NEWBIE OR VETERAN: WHO SHOULD PAY MORE TO TRAIN WITH YOU?
Last week I had a morning where I did three personal training hours with new clients in a row. By the end, I was exhausted.
While I certainly don't blame them for requiring a ton of my emotional energy (and it's my job to give it to them), coaching someone in their first few sessions can be tedious. You're not exactly dealing with delivering higher-level information to them…
"The tall bars are the 45 lb. bars, the middle-sized ones weigh 35 lb., and these little stumpy guys are 25 lb. And I know it's confusing because the 15 lb. bars are longer than the 25 lb. bars, but you can recognize them because they're made from aluminum, and they rattle."
"Start warming up on your own when you get here…Make sure you always put your equipment away when you're done with it….The 25 lb. plates are over there… There's a water cooler over there…You could get towed if you park there…". And on and on.
When it comes to the boring housekeeping stuff, sometimes I wish I could just press play on my iPhone and avoid spending the energy repeating myself for three hours in a row…
Not only can it be tedious going through basic gym etiquette etc, but teaching new movements is also incredibly taxing on the energy levels of the coach. Have you ever had a client who, no matter what you did, couldn't figure out how to hinge properly? While some people are coordinated and pick it up quickly, my three new clients last week all had a hell of a time grasping the concept of a hinge. Again, I'm not blaming them; it's part of the process of learning new movements, and it's my job to find the right tools to help them understand and learn.
When I arrived that morning, I intended to stick around after my three hours of coaching and train. By the time three hours were over, my workout motivation had thinned, and I found myself at home recharging in the bathtub instead.
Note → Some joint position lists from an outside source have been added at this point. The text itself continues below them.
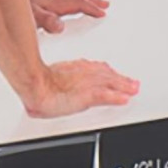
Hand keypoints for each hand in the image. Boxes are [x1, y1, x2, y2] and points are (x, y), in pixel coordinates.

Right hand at [24, 59, 139, 117]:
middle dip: (120, 79)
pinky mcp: (87, 95)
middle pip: (106, 75)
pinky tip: (124, 99)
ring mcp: (86, 84)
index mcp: (74, 68)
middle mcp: (83, 73)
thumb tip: (54, 83)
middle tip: (133, 83)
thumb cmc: (35, 83)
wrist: (33, 85)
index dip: (108, 72)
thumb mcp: (48, 75)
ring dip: (123, 86)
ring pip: (109, 84)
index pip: (96, 68)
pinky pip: (105, 96)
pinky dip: (115, 97)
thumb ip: (57, 76)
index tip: (116, 75)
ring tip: (134, 89)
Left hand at [28, 0, 108, 34]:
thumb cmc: (13, 8)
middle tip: (106, 4)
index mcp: (53, 2)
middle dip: (92, 1)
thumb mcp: (30, 15)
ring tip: (91, 2)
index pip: (78, 3)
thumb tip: (60, 26)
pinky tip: (64, 2)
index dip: (91, 8)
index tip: (103, 14)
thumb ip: (46, 20)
It's not that I didn't enjoy my morning, and I am genuinely excited about teaching new clients; the point is simply that it DOES take a lot of emotional energy to train new clients, and it can be draining at times. In a good way, but still exhausting.
The day after my back-to-back-to-back newbie morning, I had a morning of three hours full of veterans.
My first hour was with a client who has been coming for four-and-a-half years and is currently following the Wendler strength program. I wrote his warm-up and his working back squat sets and reps on the whiteboard, and we shot the shit and laughed our way through a warm-up. Then we got a bit more serious, and he loaded his bar and cranked out some heavy squats, and we finished with some new accessory work I came across to help strengthen his glutes. Generally, the hour took little emotional energy for me. It felt more like hanging out with a friend who needed a bit of advice here and there.
The following two hours were similar: A client who has been coming for six years and then a group class of 10 veterans.
I finished the three hours of coaching feeling invigorated and fresh and stuck around for a hard strength session at 9 a.m. before heading home with the energy to spend four more hours at my computer writing.
OK, getting to my point:
Considering the energy and effort required to coach Day 1 versus Day 2 of my week last week, who should be paying more money to train with me? The new clients or the veterans?
It's no surprise; I think the new athletes should be.
But this isn't the case at most gyms. Many gyms offer a "free trial," a complimentary "No Sweat Intro," a free week or a discounted first month. Some even offer two-for-one fundamentals or 50% off the first 6-weeks. And on and on.
The general idea is this low barrier of entry will get people to sign up, and before you know it, they're hooked and will suddenly value it and be willing to pay full price.
This thinking is completely flawed (borderline absurd) from my experience.
I've said it before, but we're in the service industry. Your time and the energy required to coach must be factored into the cost people pay. New athletes take the most energy and should pay the most.
In our system, what this means is new athletes pay $90.00 for personal training—most people do 15 to 20 personal training sessions at the start, meaning they pay somewhere between $1,350 to $1,800 in their first six to eight weeks of training with us. And then, once they are more self-sufficient and become less work for the coach, they do a combination of group classes and periodic personal training and pay a more affordable $237 to $276 a month, depending on their membership.
I truly think this is what's best for the client. The initial investment in their health makes them more committed to their goals than they are when they're paying next to nothing to be there. In other words, they value the training a whole lot more, and it shows in their accountability. Further, they know there's a light at the end of the tunnel: When they're ready for group classes, they'll get to start paying less money because they earned it through their hard work during personal training.
And from the coach's perspective, it certainly makes more sense to me. I know I'd be resentful coaching two movement-challenged human beings for $20 an hour through fundamentals, who were paying a two-for-one rate to be there—or coaching a free intro session where I got paid $0 to bore myself to death for an hour.
Instead, my movement-challenged newbies (bless their hearts) are paying a premium to be there, and the service I provide them needs to live up to their $87.50 an hour rate. If it doesn't, they won't stick around.